Aim of the task:
Among the lines below, keep only those from the one containing "left ankle: (241, 588, -13)" through the one containing "right knee: (153, 458, -40)", and reproduce them exactly.

Data section:
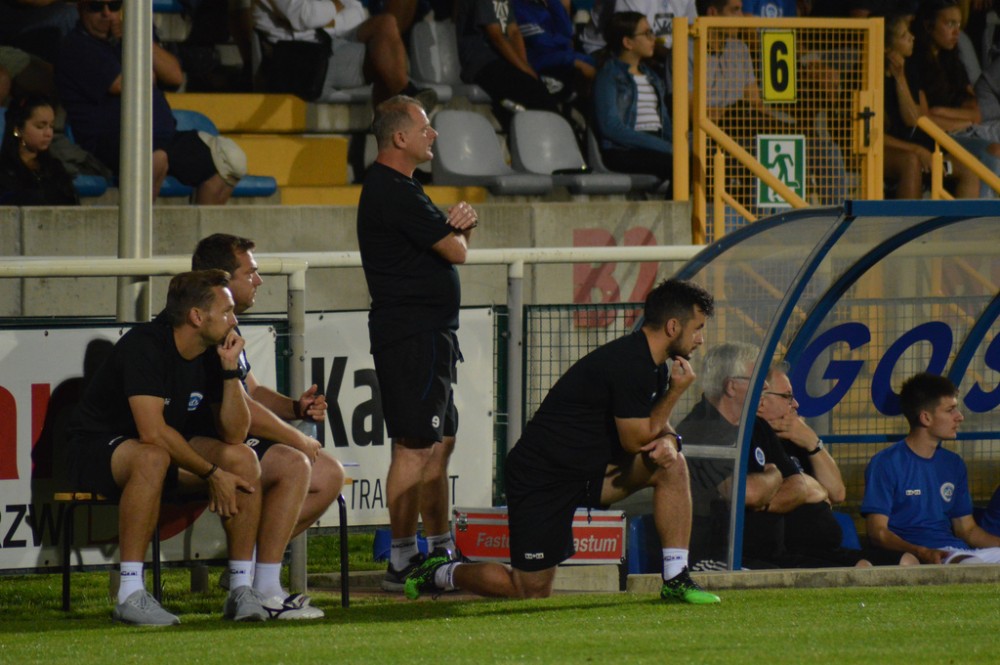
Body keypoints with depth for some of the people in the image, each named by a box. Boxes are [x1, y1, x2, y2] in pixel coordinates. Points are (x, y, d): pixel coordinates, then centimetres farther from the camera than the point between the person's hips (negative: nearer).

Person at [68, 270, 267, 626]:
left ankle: (241, 588, -13)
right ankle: (130, 595, -40)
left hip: (170, 452, 8)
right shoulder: (145, 346, -24)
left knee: (244, 459, -14)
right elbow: (152, 431, -32)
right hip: (97, 451, -8)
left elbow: (235, 435, -3)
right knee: (153, 458, -40)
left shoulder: (210, 354, -1)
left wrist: (230, 369, -14)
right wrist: (212, 473, -27)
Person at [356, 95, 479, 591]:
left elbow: (452, 243, 20)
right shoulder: (394, 193, -17)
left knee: (439, 443, 15)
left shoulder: (396, 188, 18)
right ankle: (402, 563, -10)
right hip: (412, 339, -11)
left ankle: (442, 554, 22)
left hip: (430, 336, 11)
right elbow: (456, 251, -16)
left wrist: (461, 222, -2)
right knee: (414, 448, -10)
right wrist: (457, 230, 7)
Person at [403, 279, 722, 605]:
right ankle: (442, 574, 19)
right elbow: (635, 440, -20)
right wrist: (677, 391, -16)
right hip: (541, 477, -9)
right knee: (533, 590, -6)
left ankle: (676, 580, -6)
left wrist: (667, 440, -9)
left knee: (671, 463, -10)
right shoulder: (628, 365, -23)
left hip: (590, 469, 9)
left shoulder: (656, 366, 6)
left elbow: (654, 423, 15)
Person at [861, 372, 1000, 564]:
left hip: (959, 552, 8)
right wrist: (922, 553, -24)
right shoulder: (886, 463, -1)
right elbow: (878, 532, -7)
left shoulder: (953, 463, 21)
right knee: (972, 565, -38)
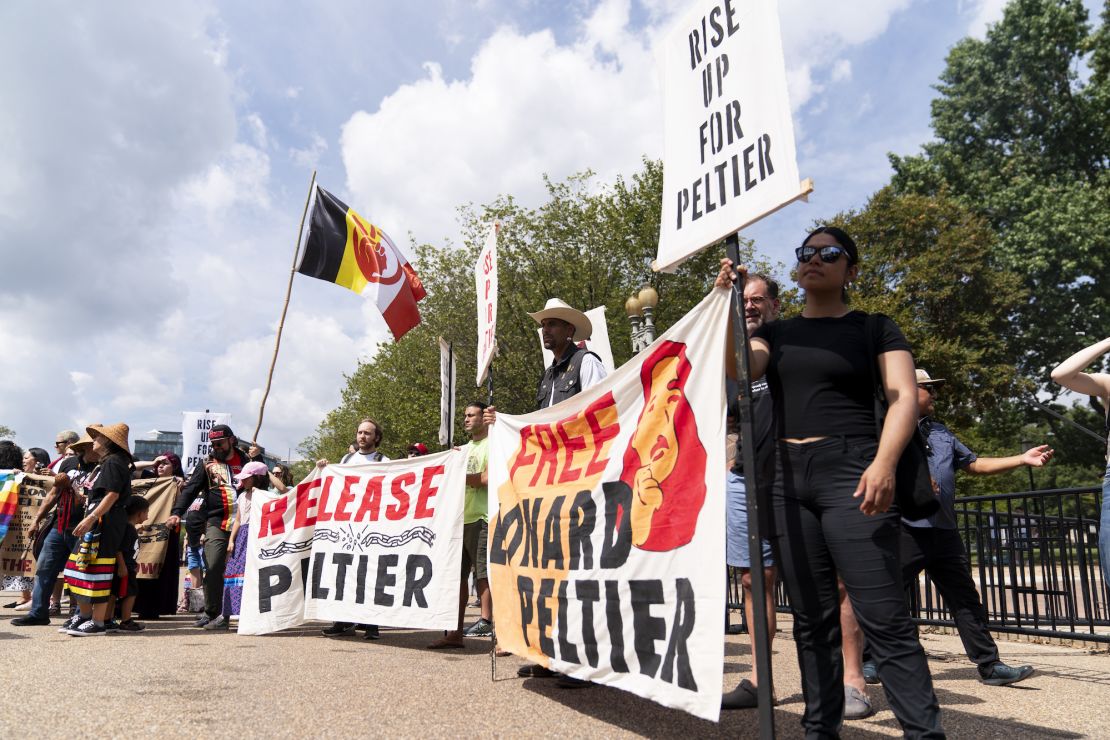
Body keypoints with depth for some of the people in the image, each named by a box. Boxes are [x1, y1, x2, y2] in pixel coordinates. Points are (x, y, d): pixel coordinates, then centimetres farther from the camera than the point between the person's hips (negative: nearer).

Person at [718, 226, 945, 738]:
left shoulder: (873, 328, 7)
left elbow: (904, 397, -4)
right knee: (811, 618, 10)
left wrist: (884, 463, -20)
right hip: (787, 480, 4)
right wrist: (725, 302, -11)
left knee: (883, 617, -9)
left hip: (849, 473, -4)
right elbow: (737, 368, -2)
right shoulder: (775, 333, 17)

Answer to the exercise:
left ankle: (241, 588, -13)
right ankle: (130, 595, -40)
left hip: (170, 452, 8)
right shoulder: (145, 346, -24)
left knee: (244, 459, -14)
right elbow: (152, 431, -32)
right hip: (97, 451, -8)
left elbow: (235, 435, -3)
right knee: (153, 458, -40)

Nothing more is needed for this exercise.